Sunday, July 20, 2008

The new conservapedia - where I rank. And what does it all mean?

Neil had a fascinating post on the Conservapedia, apparently a US conservative response to Wikipedia. This included an article, Liberal - Conservapedia, on what constitutes a liberal. I decided to rank myself! The links come from Neil's original post.

The article suggests that a liberal supports many of the following political positions and practices:

A government with large spending on social programs, and high taxes to support such programs.

I certainly support government spending on social problems. The question of what constitutes high taxation is a matter of judgement. However, in general I am not a supporter of high taxation.

Taxpayer-funded and/or legalized abortion

I have very mixed views in this area. As a statement of general principle, I am not opposed to medicare payments for abortions in appropriate circumstances, I am opposed to the universal criminalisation of abortion that used to apply.

Income redistribution, usually through progressive taxation

I support a mildly progressive tax structure as well as income redistribution to ensure that all Australians share in the benefits of growth.

Government-rationed and taxpayer-funded medical care, such as Universal Health Care


Taxpayer-funded public education


The denial of inherent gender differences

Depends on what is meant. Men and women are different. However, I oppose stereotypes and mandated roles.

Wanting men and women to have the same access to jobs in the military

Support. The only issue here should be capacity to perform.

Legalized same-sex marriage

Do not oppose.

Implimentation of affirmative action

I do have reservations about affirmative action programs. However, this depends on what is meant by the term.

Political correctness


Censorship of teacher-lead prayer in classrooms and school sponsored events

Generally oppose.

Support of labor unions

I am in favour of trade unions.

Teaching “comprehensive” sex-ed programs instead of abstinence-only programs.[1]

I support more comprehensive sex-ed programs.

A “living Constitution” that is reinterpreted in a modern context, instead of how it was originally intended

I have mixed feelings in this area. Things change. A constitution should be a living document. However, I have some problems with some Australian High Court decisions on Federal powers because they go to far outside what I perceive to be the intent of the constitution.

Support for gun control

Support, although I thought that Mr Howard went to far after Port Arthur.

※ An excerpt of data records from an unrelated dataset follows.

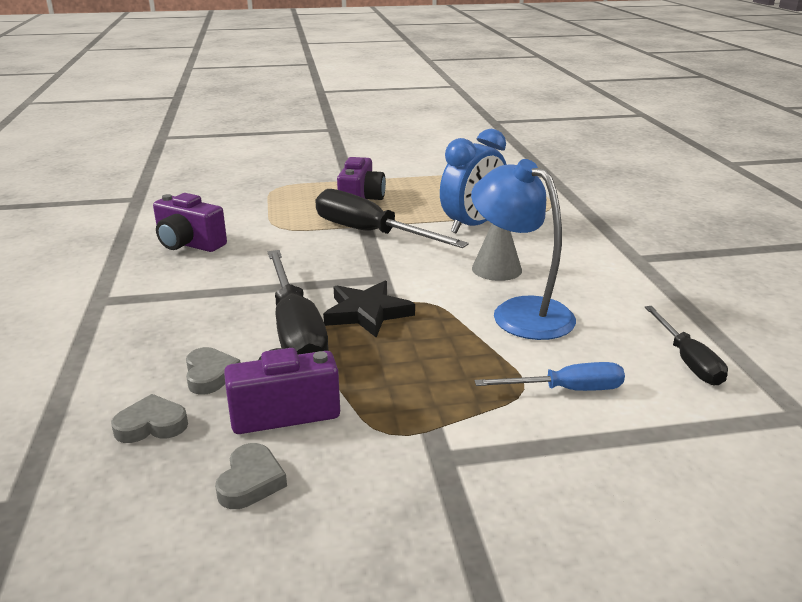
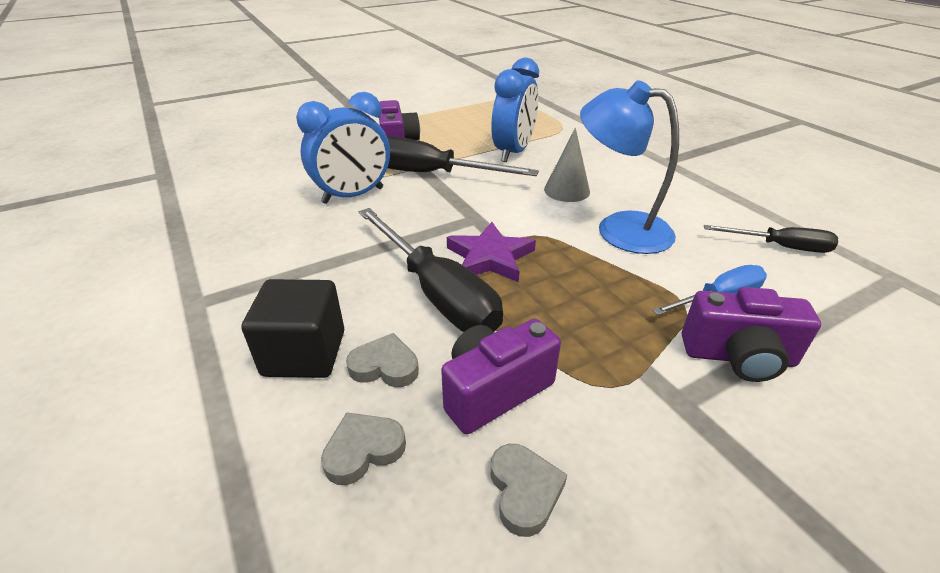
camera: 20 degrees left, 10 degrees up
purple camera [153,193,227,252] -> purple camera moved to [682,287,821,382]
grey heart [186,347,241,395] -> grey heart turned 45 degrees counterclockwise [346,333,419,387]
black star [323,281,415,338] -> purple star [447,222,536,282]
black screwdriver [645,306,728,386] -> black screwdriver turned 45 degrees counterclockwise [704,225,838,253]
none -> black cube [242,279,344,378]
none -> blue clock [296,92,390,204]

Government programs to rehabilitate criminals


Abolition of death penalty



My position here totally depends upon the definition used.

Disarmament treaties



Generally support.

Opposition to an interventionalist American foreign policy [3]

I am cautious about interventionist foreign policies by any country. However, I think it important that the US continue to play an active role in global affairs.

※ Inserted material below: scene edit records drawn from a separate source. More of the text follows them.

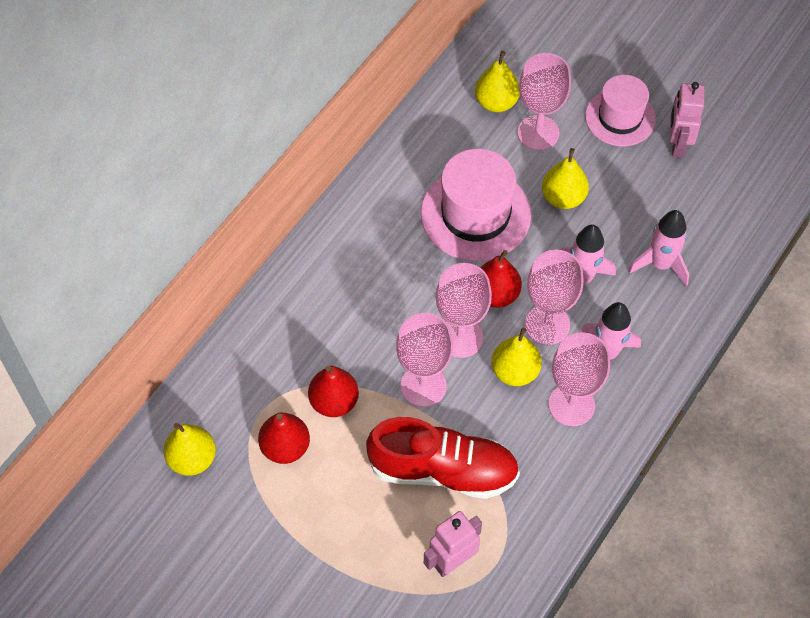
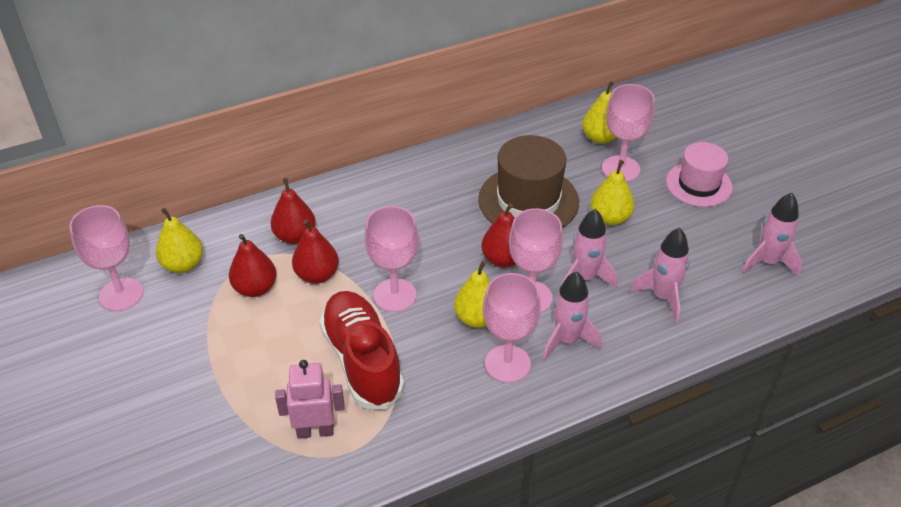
camera: 30 degrees right, 15 degrees down
red shoe [366,417,520,499] -> red shoe turned 150 degrees counterclockwise [319,291,404,409]
pink hat [421,149,531,261] -> brown hat [478,135,579,228]
pink goblet [436,263,492,358] -> pink goblet moved to [69,205,143,311]
pink robot [670,82,704,157] -> none
none -> red pear [271,178,316,244]
none -> pink rocket [742,193,802,276]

Support of obscenity and pornography as a First Amendment right[4]

Very odd! Oppose.

Opposition to full private property rights[5]

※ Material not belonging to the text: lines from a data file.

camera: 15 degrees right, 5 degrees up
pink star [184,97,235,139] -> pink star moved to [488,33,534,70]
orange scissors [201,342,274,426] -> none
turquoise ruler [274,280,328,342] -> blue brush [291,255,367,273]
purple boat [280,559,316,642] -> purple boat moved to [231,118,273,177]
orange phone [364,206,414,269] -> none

As a general principle, I support property rights and oppose moves that take such rights away without full and fair compensation. However, I suspect that this is not the same as supporting "full property" rights.

Reinstating the Fairness Doctrine

Cannot really comment on this without investigation.

In 2005, it was reported by CBS News that liberals were the most likely supporters of the theory of evolution. Support for the theory of evolution which is a key component of atheistic ideologies in the Western World.

Dear me! I support the theory of evolution because it best seems to fit the evidence.

Opposition to domestic wire-tapping as authorized in the Patriot Act


Calling anyone they agree with a “professor” regardless of whether he earned that distinction based on a real peer review of his work (see, e.g., Richard Dawkins and Barack Obama).

How very odd. Not guilty.

Looking back over the list, I can see where they are coming from on some points. However, what Conservapedia does illustrate to my mind is the way that our thinking on social and political issues is conditioned, determined, by the society in which we live.

Australia is a different society to the US with very different traditions. US mental constructs cannot automatically be applied in Australia, nor can we apply Australian ones to the US.

I make this point in part because we all have a tendency to assume that our own views are right. We also interpret developments in other places through the frame set by those views. In doing so, we say things like "I agree with that" when we should be asking "what does it mean." This leads to nasty shocks when the reality of views and actions proves to be different from our expectations.

Take Senator Obama as a case in point. I have a degree of caution here because I feel that I do not properly understand what some of his words might mean in practice for Australia.

If I interpret the interface between his rhetoric and the dynamics of US politics correctly, then one possible outcome from his election might be a more inward looking and protectionist US. This is not in our interests because Australia as a small economy in global terms depends upon an open global trading system.

I am not arguing for or against Senator Obama here, simply using him as an example to illustrate my point.


Stephen said...

So, you're in favour of teacher-led prayer in schools? I'm not quite sure what position you have - there's a double negative in there (what you've said is that you oppose the censorship of techer-led prayer).

Censorship of teacher-lead prayer in classrooms and school sponsored events

Generally oppose.

Jim Belshaw said...

I am away, Stephen. I will try to come back on this tomorrow.